### Problem set
a) According to the article about Diekman, how much money has the Gut It Out Foundation raised?
b) Reproduce the passage of the article about Diekman that begins at the words "When he returned" and stops after the words "find a cure.".

### Extract provided
####################

“I want to congratulate Jake for his dedication in baseball, and for finding what he had to do to overcome and get healthy again,” Johnson said.
As Diekman stood on a stage in the stadium to acknowledge the award, he told the crowd that it was exactly one year ago on that day that he was wheeled into the first of his three surgeries at the Mayo Clinic in Rochester, Minnesota. His wife, Amanda, he said, was with him in the hospital for the next 15 days. “She left my side for two hours,” he said. “And both hours the pain was so bad she had to leave the room.”
When he returned to the mound Sept. 1, for the first time all last season, he struck out the first Los Angeles Angels batter he faced and retired the side. The Rangers won 10-9.
“I was able to pitch the entire month of September, and that meant the world to me,” Diekman said.
Today, just months away from the start of a new season — in which Diekman is likely to face the Mariners in 19 high-stakes games — he is preparing for the best years of his career.
“I can confidently say that I have never felt better in my entire life,” he said.
Diekman and his wife are co-founders of the Gut It Out Foundation, which they created to give back to the community of people who battle Crohn’s disease and ulcerative colitis, conditions in which the body’s immune system attacks the lower gastrointestinal tract. The foundation has raised $15,000 for research efforts to find a cure.

####################

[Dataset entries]
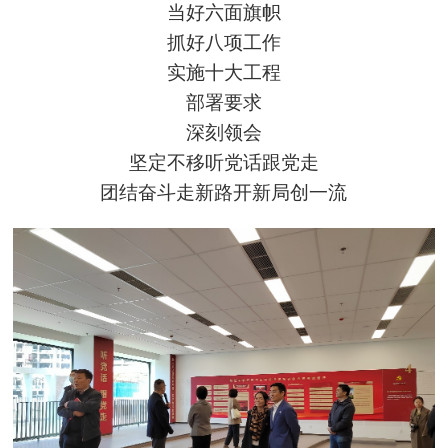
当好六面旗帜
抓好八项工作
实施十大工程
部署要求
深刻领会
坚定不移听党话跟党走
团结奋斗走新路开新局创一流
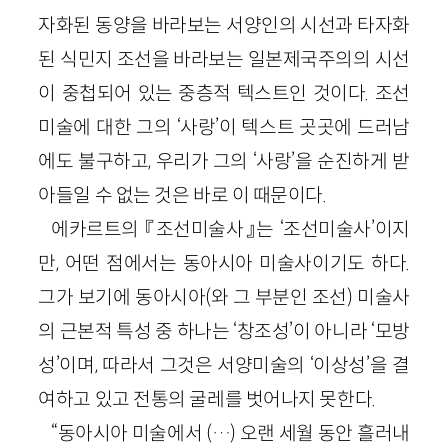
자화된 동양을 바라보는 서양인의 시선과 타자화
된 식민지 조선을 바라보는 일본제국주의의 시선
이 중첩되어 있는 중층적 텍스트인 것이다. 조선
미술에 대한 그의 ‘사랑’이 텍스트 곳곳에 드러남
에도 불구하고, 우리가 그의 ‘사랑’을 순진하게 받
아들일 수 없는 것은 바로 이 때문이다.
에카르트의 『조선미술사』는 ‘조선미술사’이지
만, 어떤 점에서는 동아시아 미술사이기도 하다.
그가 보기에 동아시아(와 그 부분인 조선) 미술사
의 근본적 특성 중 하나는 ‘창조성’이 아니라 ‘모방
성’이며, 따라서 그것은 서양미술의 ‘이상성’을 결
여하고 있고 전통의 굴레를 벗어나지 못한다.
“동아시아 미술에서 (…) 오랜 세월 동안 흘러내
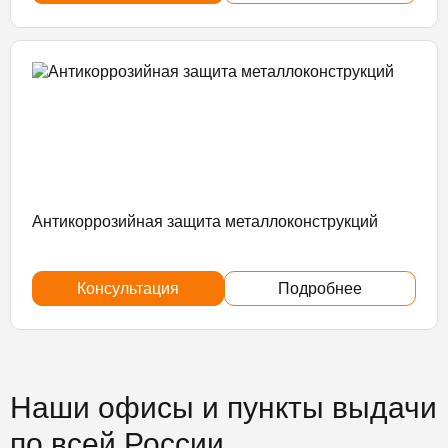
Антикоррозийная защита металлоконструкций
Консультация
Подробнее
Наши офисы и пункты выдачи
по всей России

####################

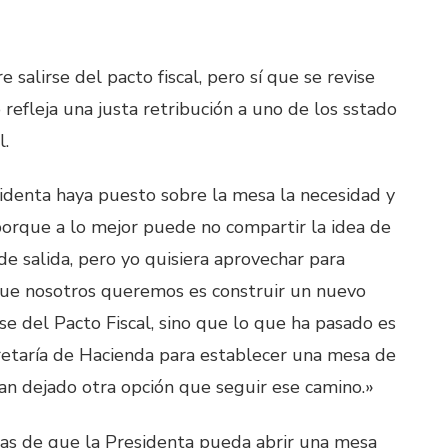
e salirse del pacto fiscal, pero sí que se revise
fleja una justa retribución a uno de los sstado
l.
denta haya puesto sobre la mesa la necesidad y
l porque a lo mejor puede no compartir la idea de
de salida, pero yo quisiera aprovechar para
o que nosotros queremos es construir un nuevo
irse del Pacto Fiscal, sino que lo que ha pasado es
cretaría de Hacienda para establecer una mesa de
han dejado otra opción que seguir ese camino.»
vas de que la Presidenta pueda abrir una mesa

####################

### Answer list
a) The foundation has raised $15,000 for research efforts to find a cure.

b)
When he returned to the mound Sept. 1, for the first time all last season, he struck out the first Los Angeles Angels batter he faced and retired the side. The Rangers won 10-9.
“I was able to pitch the entire month of September, and that meant the world to me,” Diekman said.
Today, just months away from the start of a new season — in which Diekman is likely to face the Mariners in 19 high-stakes games — he is preparing for the best years of his career.
“I can confidently say that I have never felt better in my entire life,” he said.
Diekman and his wife are co-founders of the Gut It Out Foundation, which they created to give back to the community of people who battle Crohn’s disease and ulcerative colitis, conditions in which the body’s immune system attacks the lower gastrointestinal tract. The foundation has raised $15,000 for research efforts to find a cure.